| I t’s
strange how some spaces have a serenity about them that
owes nothing to their surroundings. Café 69 on
Jl Arjuna (that’s Jalan Double Six to most of us)
is one such location, offering a delicious menu of food
in a laid back atmosphere, while people go about their
hectic lives outside.
Just behind the café is Gallery at Studio 66,
which last Friday 21 May celebrated its opening to the
public by exhibiting works by German artist and long term
Bali resident Brigitte Kopp.
To break it down a little, the gallery space –
a high-roofed atrium and walled garden set back from the
main road – is part of Kopp’s home which she
has decided to dedicate to the arts. There is no shortage
of galleries in an around Seminyak and Legian, but what
was really striking about Gallery 66 was the sense of
community that pervaded it last Friday night.

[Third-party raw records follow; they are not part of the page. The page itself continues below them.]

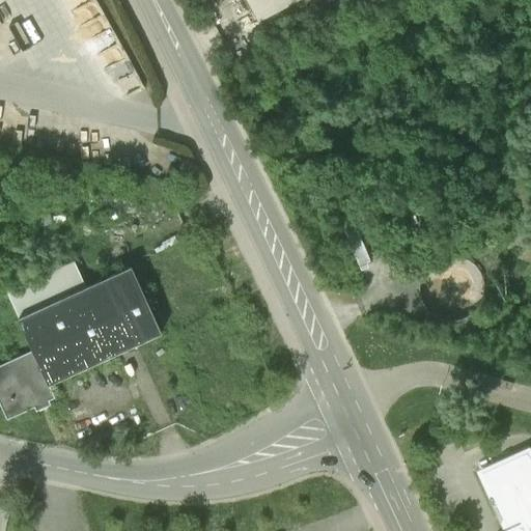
[(244,0),(257,24),(302,0),(244,0)]
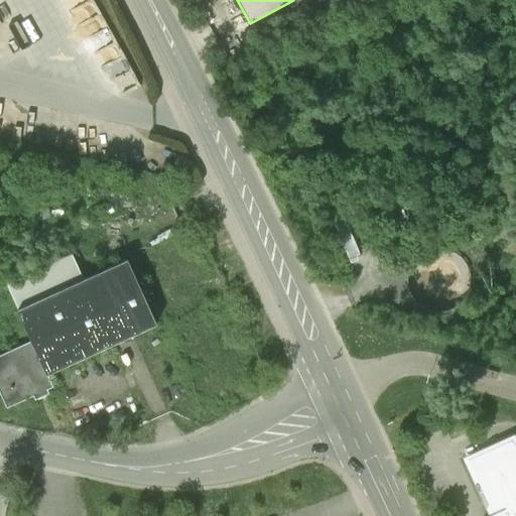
[(7,284),(18,310),(84,280),(73,254),(7,284)]
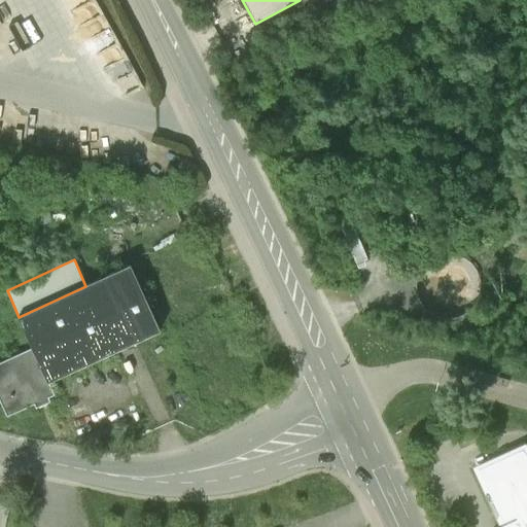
[(160,332),(130,267),(85,286),(19,317),(33,350),(48,383),(160,332)]
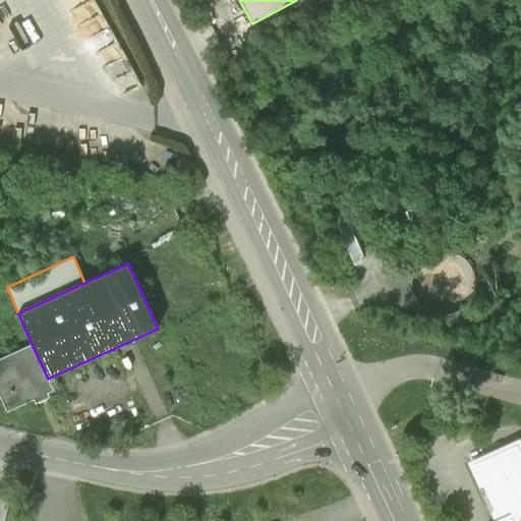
[(48,379),(33,346),(0,360),(0,390),(10,411),(36,399),(38,403),(49,398),(47,394),(54,391),(48,379)]
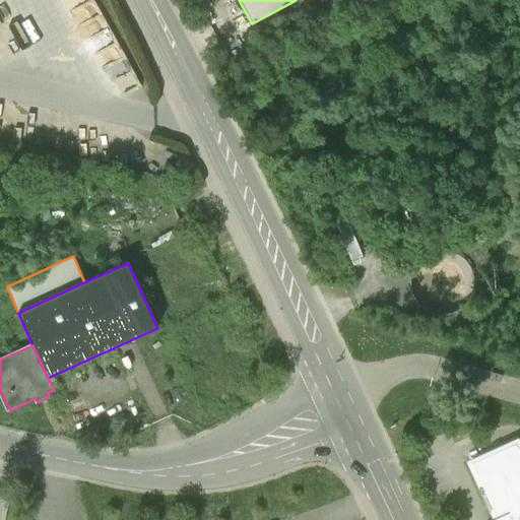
[(519,519),(519,443),(464,467),(485,519),(519,519)]
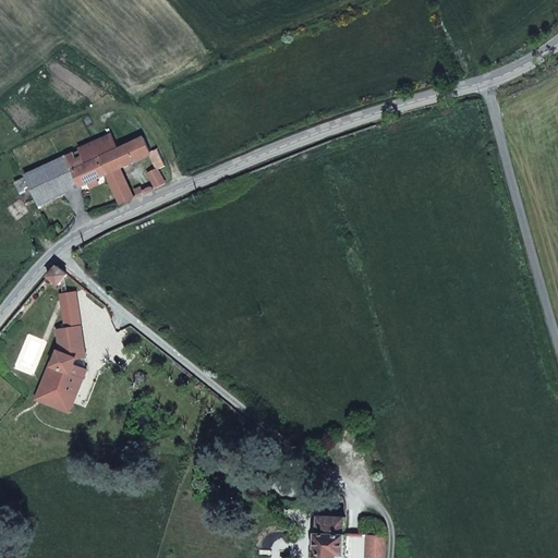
[(119,149),(109,128),(88,137),(99,158),(119,149)]
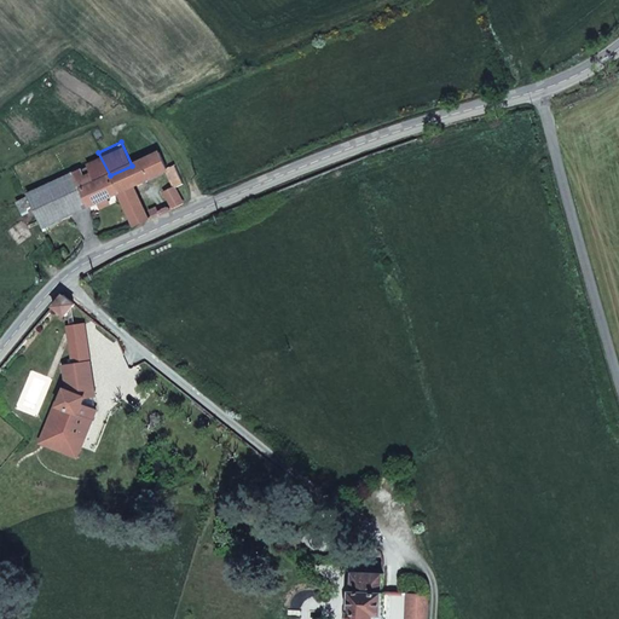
[(110,175),(98,152),(70,166),(73,172),(81,190),(110,175)]
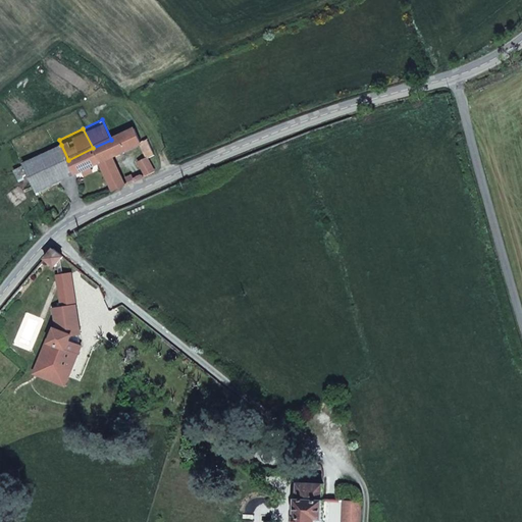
[(141,142),(134,128),(111,140),(93,148),(99,162),(112,156),(140,144),(141,144),(141,142)]
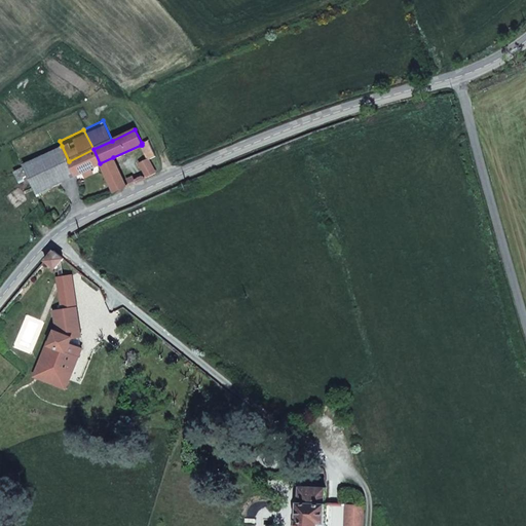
[(156,156),(149,140),(142,143),(142,145),(141,145),(148,159),(149,159),(156,156)]
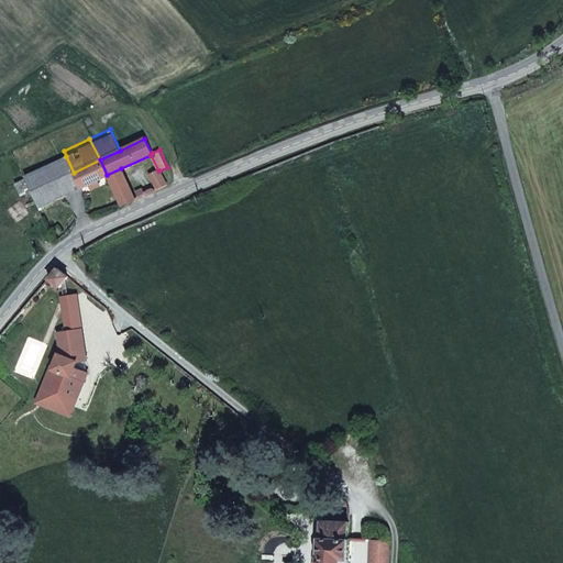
[(74,173),(66,156),(24,176),(40,207),(80,188),(74,173)]
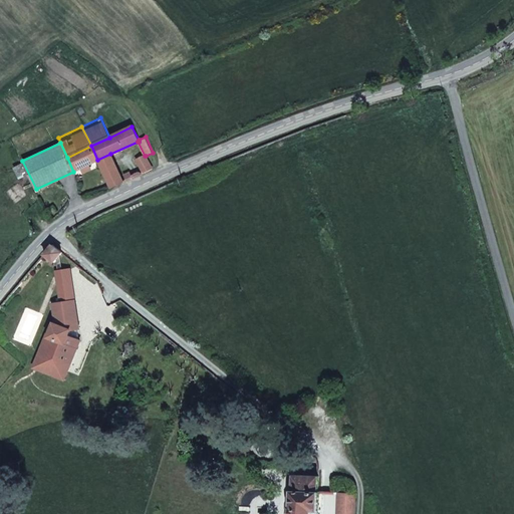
[(97,160),(91,146),(67,158),(73,172),(97,160)]
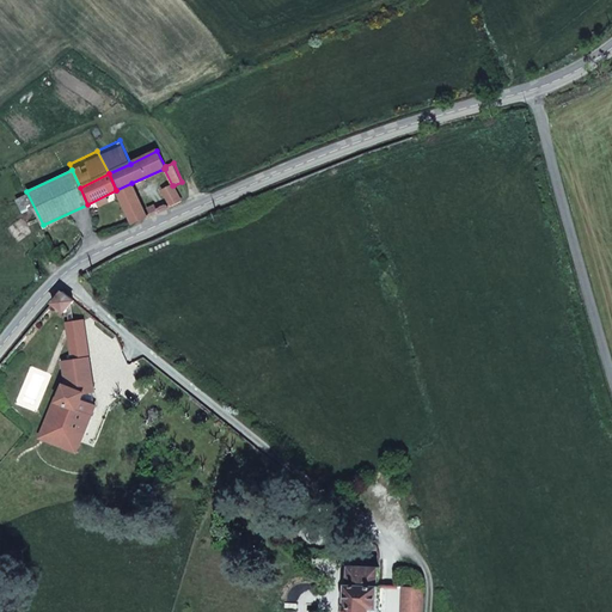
[(148,218),(132,183),(116,190),(133,224),(148,218)]
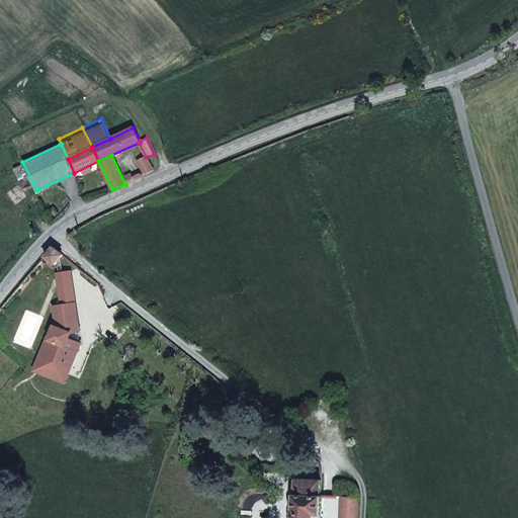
[(153,170),(147,157),(146,157),(139,160),(146,173),(153,170)]
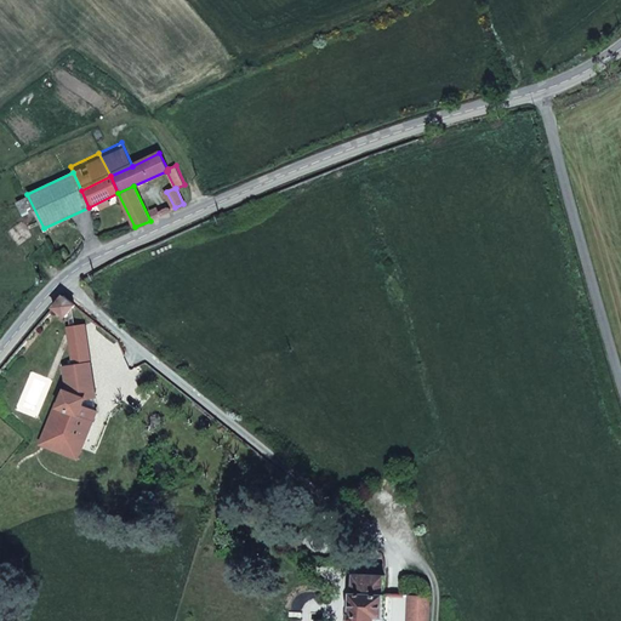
[(62,296),(52,307),(64,317),(74,306),(62,296)]
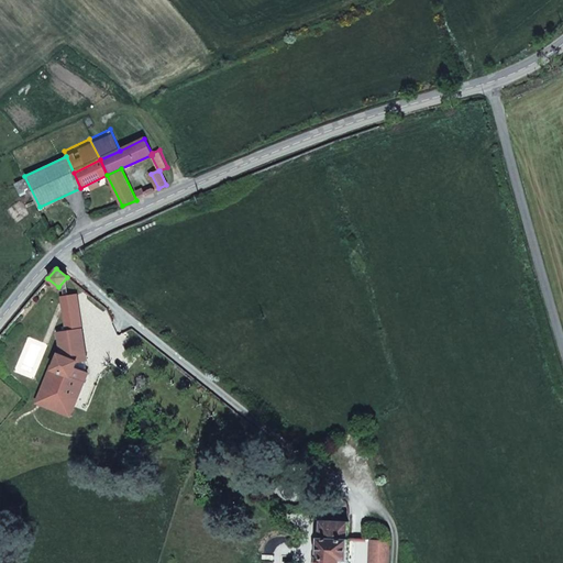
[(75,295),(61,297),(66,332),(80,330),(75,295)]
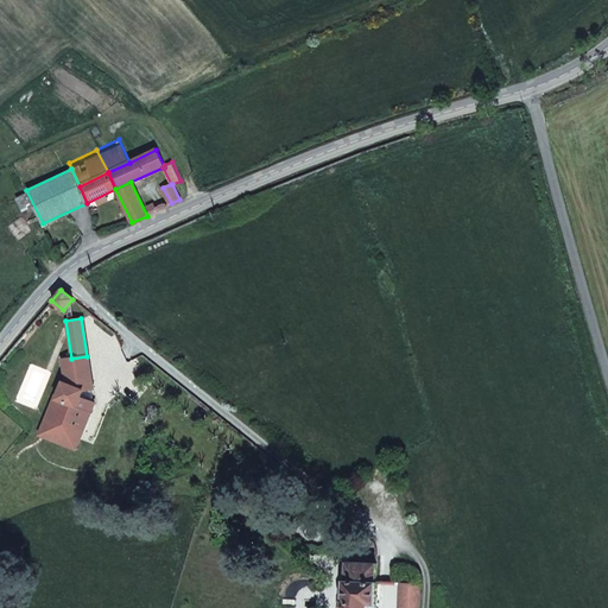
[(87,356),(62,360),(65,384),(63,382),(61,387),(56,399),(57,399),(46,428),(65,435),(68,426),(82,432),(94,403),(93,403),(90,390),(92,390),(87,356)]
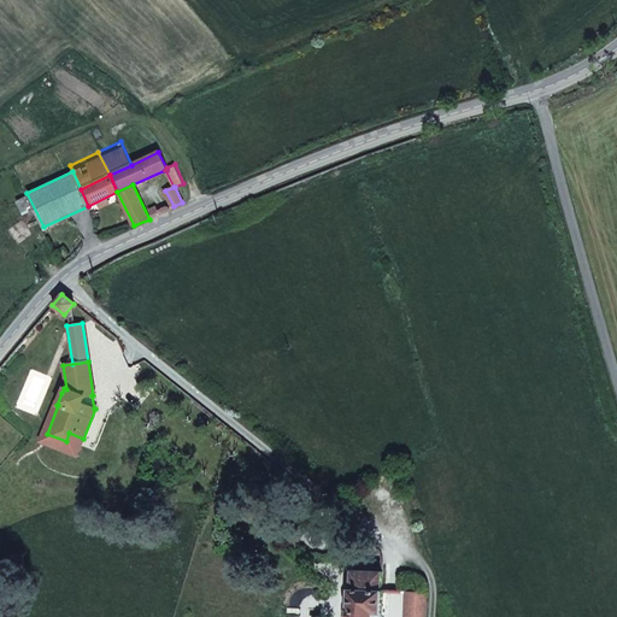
[(66,441),(47,434),(58,405),(57,405),(62,393),(59,393),(40,441),(76,456),(83,439),(69,433),(66,441)]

Filled with children and grandparents, bright young things
and confirmed hippies, there was an easy camaraderie in
the air as old friends chewed the fat and new acquaintances
were made. Later in the evening a small group of children
from the Sunrise school in Kerobokan gave an impromptu
dance performance happily throwing in a couple of encores
at the request of the crowd. As for Brigitte’s art,
it is deeply involving – she spends months painstakingly
filling her canvases with medleys of psychedelic colour
that vary in levels of abstraction.
Figures merge with swirls and shards of colour –
the Hindu God Ganesha can be discerned and other less
immediately recognizable shapes. Brigitte’s sees
her art as straddling the interface between the seen and
unseen worlds, what the Balinese call Sekala and Niskala,
a theme that seems to resonate with many artists out here.
The Gallery will be open to the public between 2-4 monday
to friday and will also host special events in the future.